Enhancing Sales Through Vehicle Leasing Strategies
Learn how vehicle leasing boosts sales by widening customer options and improving residual values. This strategic approach benefits dealerships and lenders, even amidst economic fluctuations, making leasing a vital part of vehicle sales growth.

Dealerships providing leasing options on a variety of vehicles, including luxury models, SUVs, pickups, and sedans, typically set their own pricing structures. Customers usually need to pay an initial security deposit facilitated by financial institutions or banks, and leasing approval is also required through these lenders.

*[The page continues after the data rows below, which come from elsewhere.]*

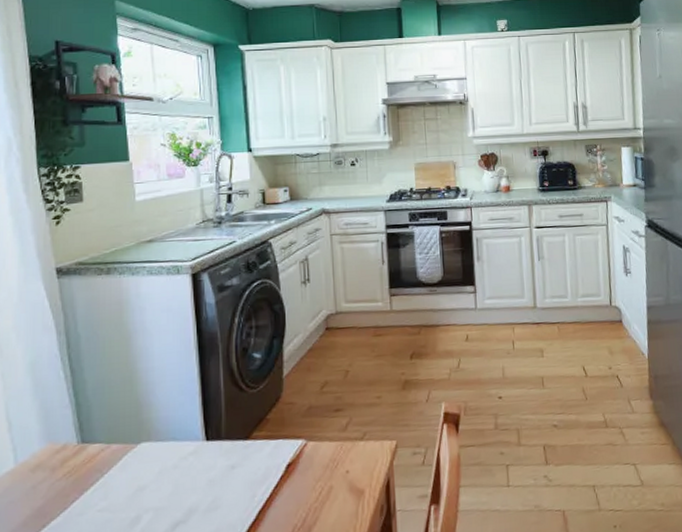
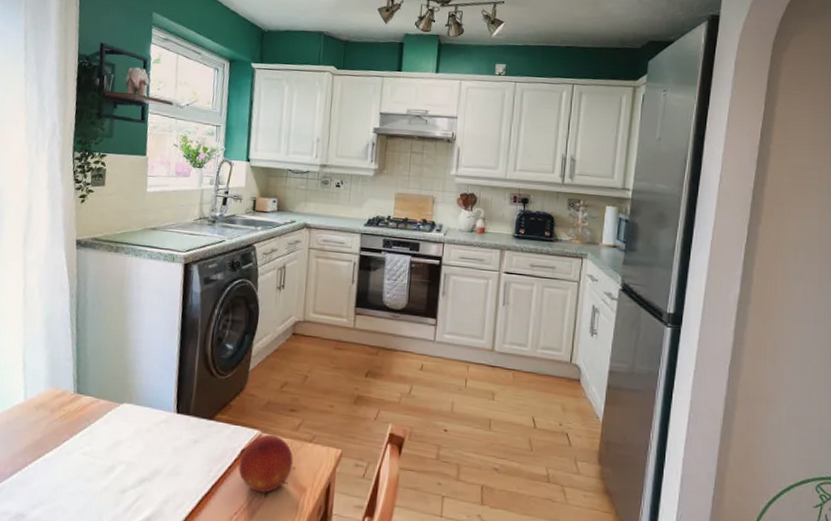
fruit: none [286,440,346,510] -> present [238,434,293,497]

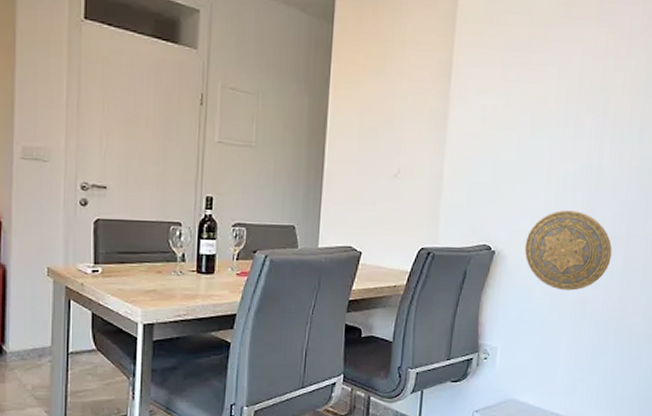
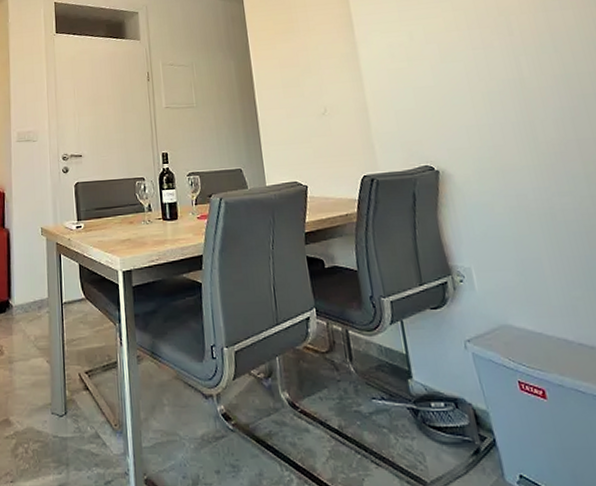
decorative plate: present [524,210,613,291] -> none [467,123,568,203]

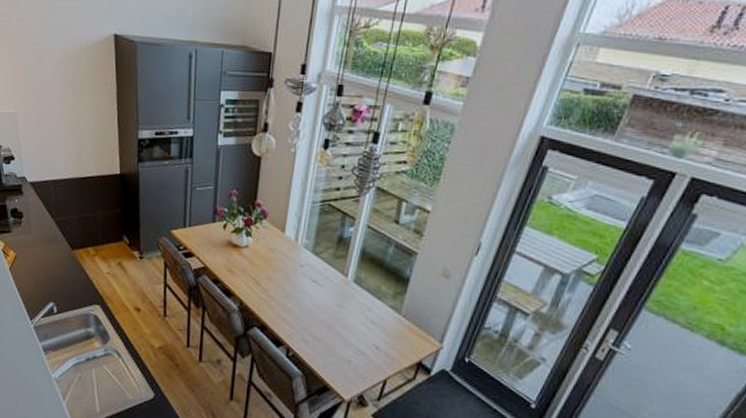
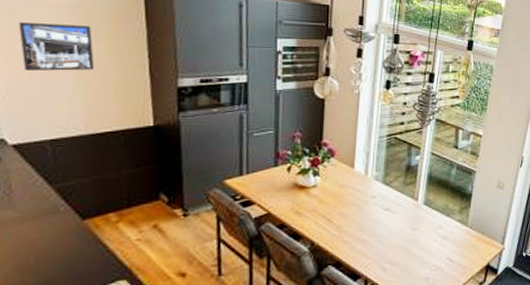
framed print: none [32,78,80,121] -> present [18,22,95,72]

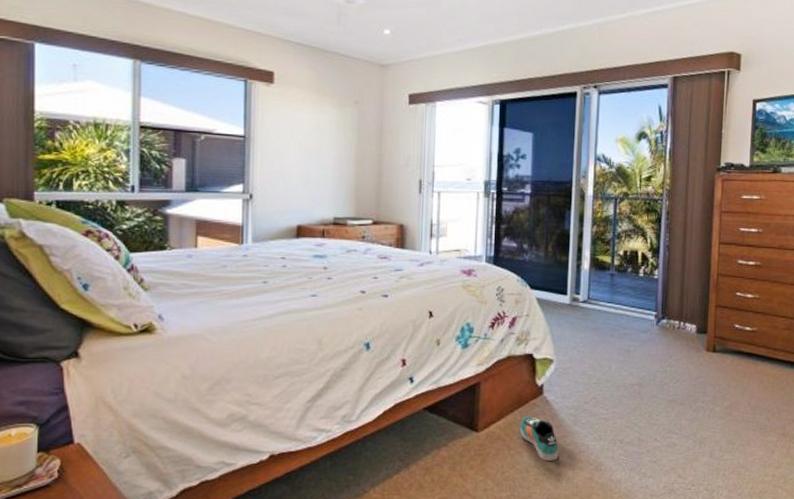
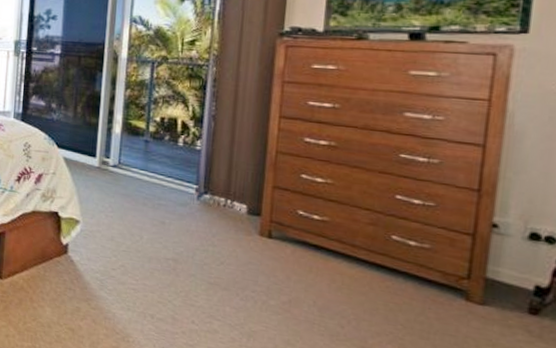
sneaker: present [520,417,559,462] -> none [43,272,83,322]

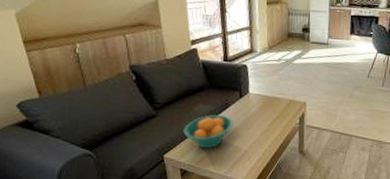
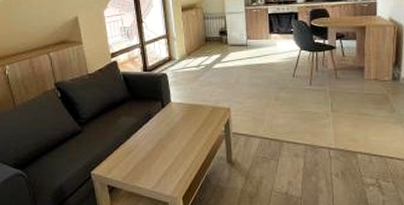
fruit bowl: present [183,115,233,149] -> none [109,127,157,163]

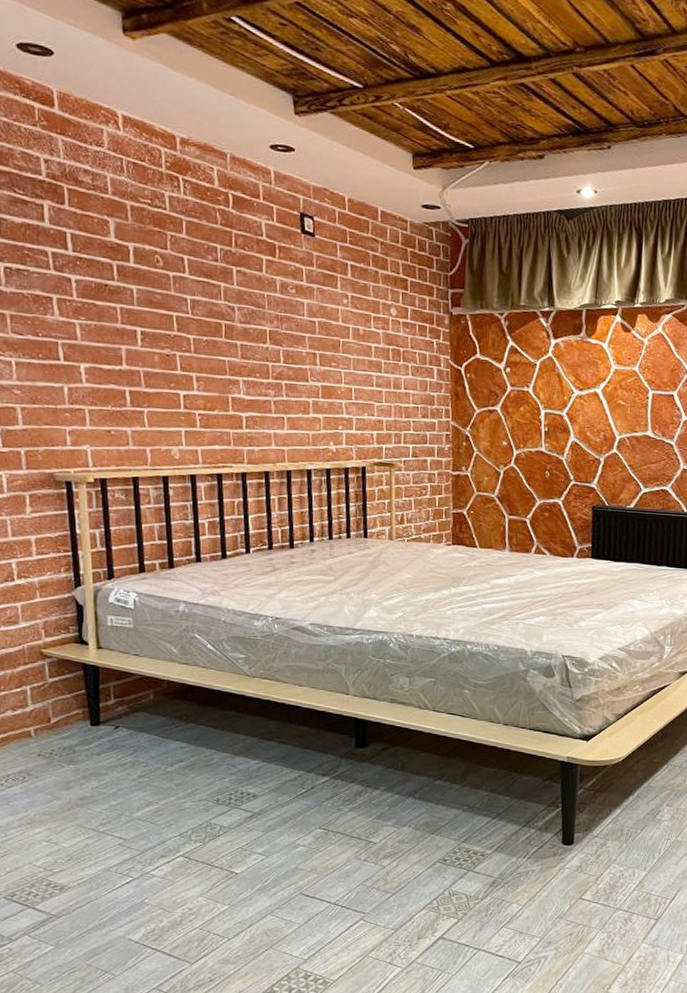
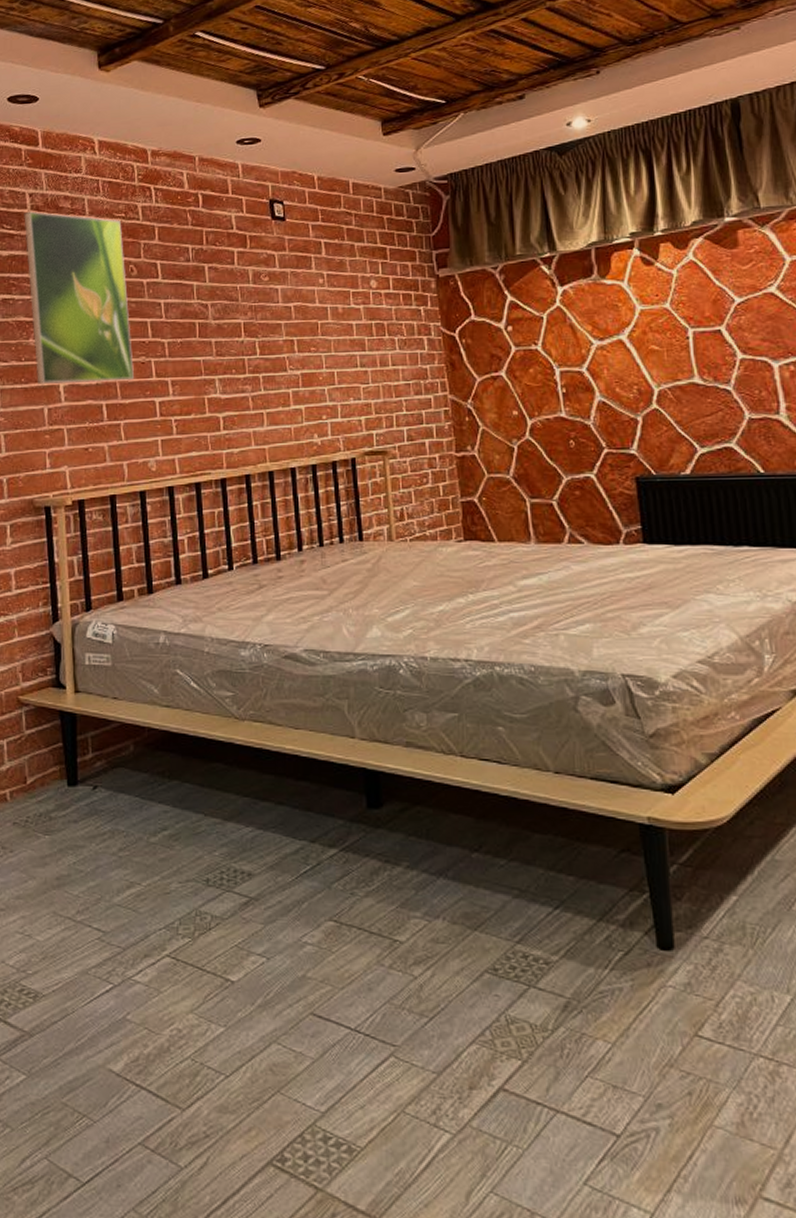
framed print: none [38,178,159,371] -> present [24,211,135,385]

Many customers prefer leasing over traditional rental options, finding it more appealing for personal or business use. However, leasing availability depends on vehicle type and specific terms; not all trucks or cars are offered lease options. Most vehicles are primarily available for rent rather than lease.
Previously, some vehicles like the Chevy Silverado, Toyota Tundra, GMC Sierra, Nissan Titan, and Ford F-150 were available only for rent, with no leasing options from manufacturers or dealers. This has changed, and many brands now offer leasing on these models, making it more accessible. Market data indicates that approximately 15% of retail pickup sales are now lease-based.
Annual lease-based vehicle sales are steadily increasing. For certain models, such as trucks and cars, leasing without a security deposit is often possible. Studies show that the growth in pickup leasing does not negatively impact residual vehicle prices—in fact, residual values are climbing. For lenders, residual value primarily influences lending decisions. Economic downturns can impact leasing activity, leading financial institutions to restrict lease offerings temporarily and focus on rentals until market stability resumes.